"Ellos estaban del otro lado del río y creían que era un borracho. Yo les gritaba: soy Oscar Tulio Lizcano, pero nada". Al exparlamentario le costó convencer a los integrantes del Ejército colombiano de que se había escapado de las FARC. Su barba blanca y rala, la camiseta embarrada, los pantalones rotos, no parecieron suficiente evidencia. Ni siquiera el hecho de que caminaba con dificultades, lo que fue entendido como consecuencia de la supuesta embriaguez.

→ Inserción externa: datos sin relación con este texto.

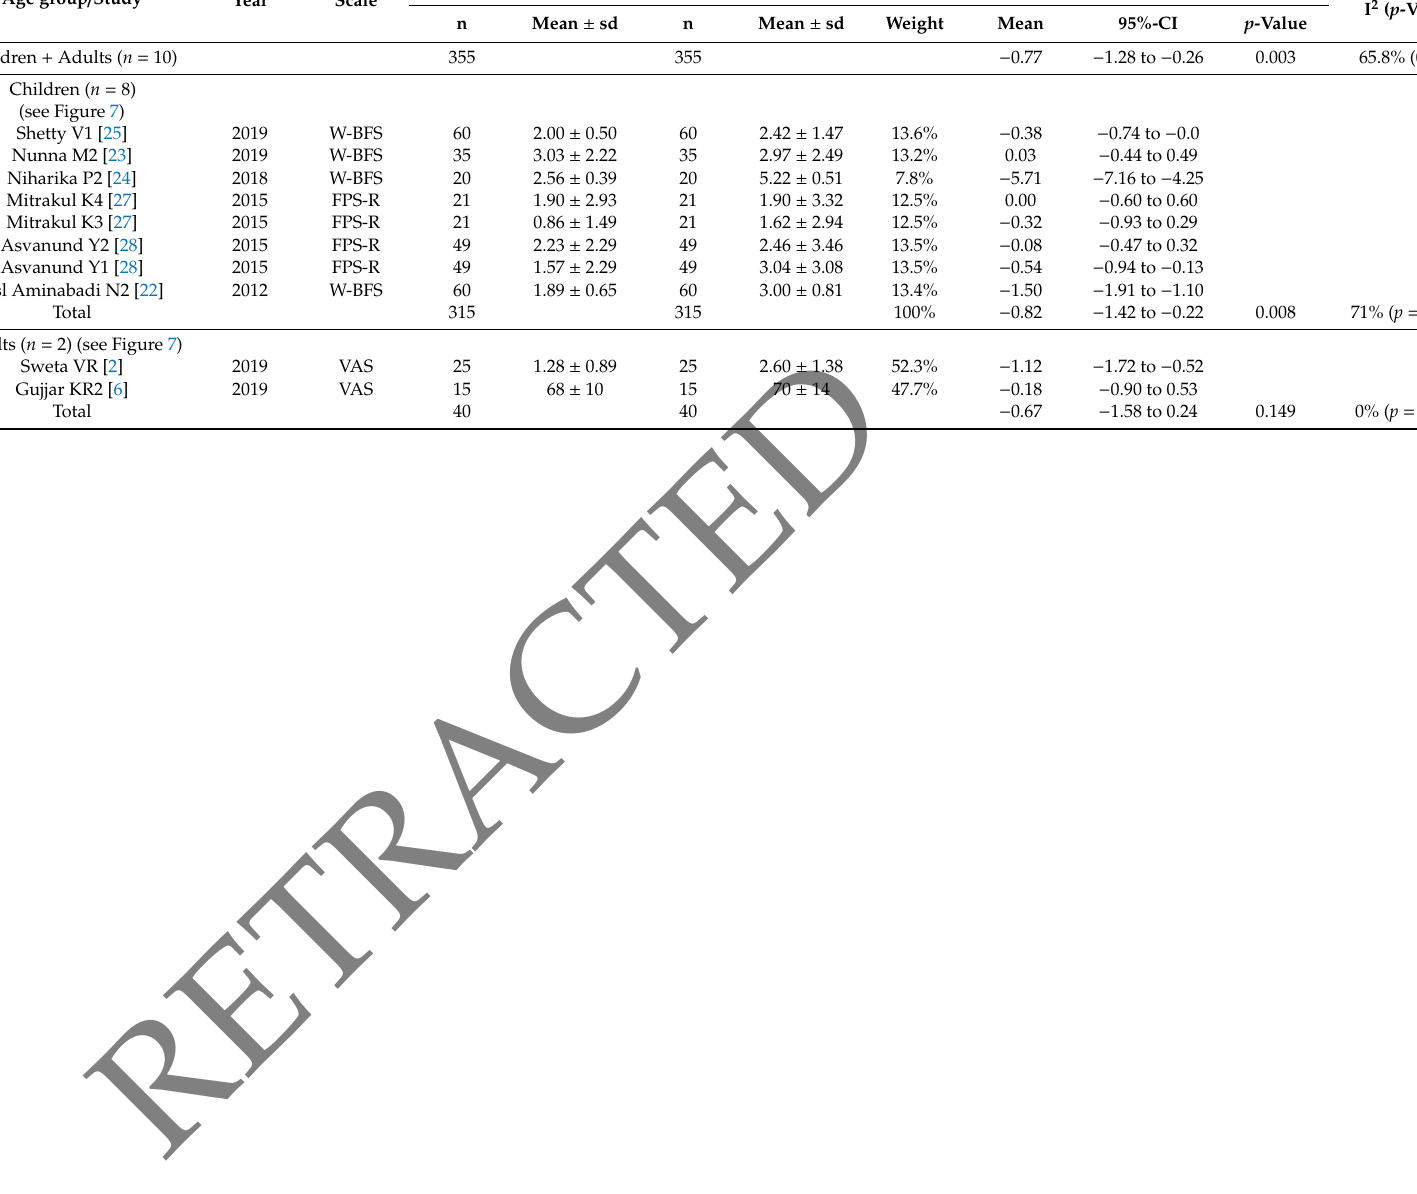
Table 4. Meta-analysis of pain according to random e ff ect models. Characteristics of individual studies and meta-analysis. a: Standardized di ff erence of means. Test Age group / Study Year Scale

Frente a la incredulidad de los militares que acampaban a la vera del torrentoso Chocó, al noreste del país, a Lizcano no le quedó otra alternativa que exhibir la prueba de su fuga: su propio carcelero, Wilson Bueno Largo, alias Isaza o Isaías . "Les mostramos el fusil y ahí mismo se tiraron al río", contó.

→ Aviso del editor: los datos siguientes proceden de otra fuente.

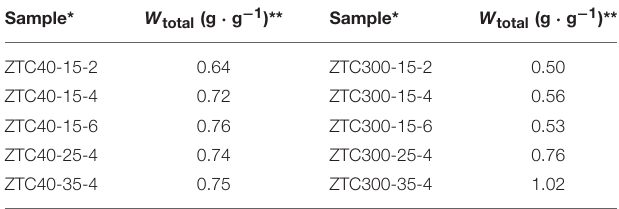
Frontiers in Materials |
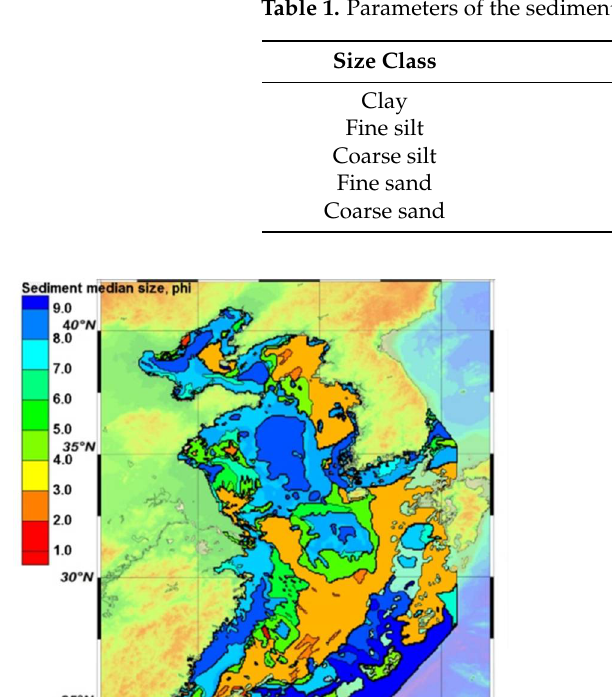
50 ; ( b ) distribution of mud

Lizcano, que durante ocho años "mató el tiempo" leyendo a Homero y otros poetas (entre ellos Pablo Neruda y Mario Benedetti, fetiches culturales de la izquierda), comenzaba así a revelar ayer su propia odisea.

Los diarios mostraron imágenes previas a su captura, en el 2000, y las de quien regresó el domingo de las tinieblas. La distancia entre aquel hombre de 55 años y este de casi 63 no solo se mide por lo que indica el primer parte médico (desnutrición, anemia y enfermedades parasitarias); la línea que separa a los "dos" Lizcanos está hecha de sufrimientos enormes. "La soledad es terrible", dijo el excongresista. Con sus captores podía jugar al ajedrez, pero ellos no podían hablarle. Había que hacer algo para no enloquecer ni ser devorado por el silencio. "Enterraba palos, y en hojas de cuaderno le ponía nombres de personas: simulaba que era un salón de clase".

Pero una noche, en pleno sueño, el carcelero lo jaleó y le pidió que se pusiera las botas. "Nos vamos", le dijo. Los demás dormían. Lizcano tenía los pies hinchados y una fiebre que lo hacía volar. Soportó el hambre y llegó a rastras hasta el río. Lo demás es historia conocida.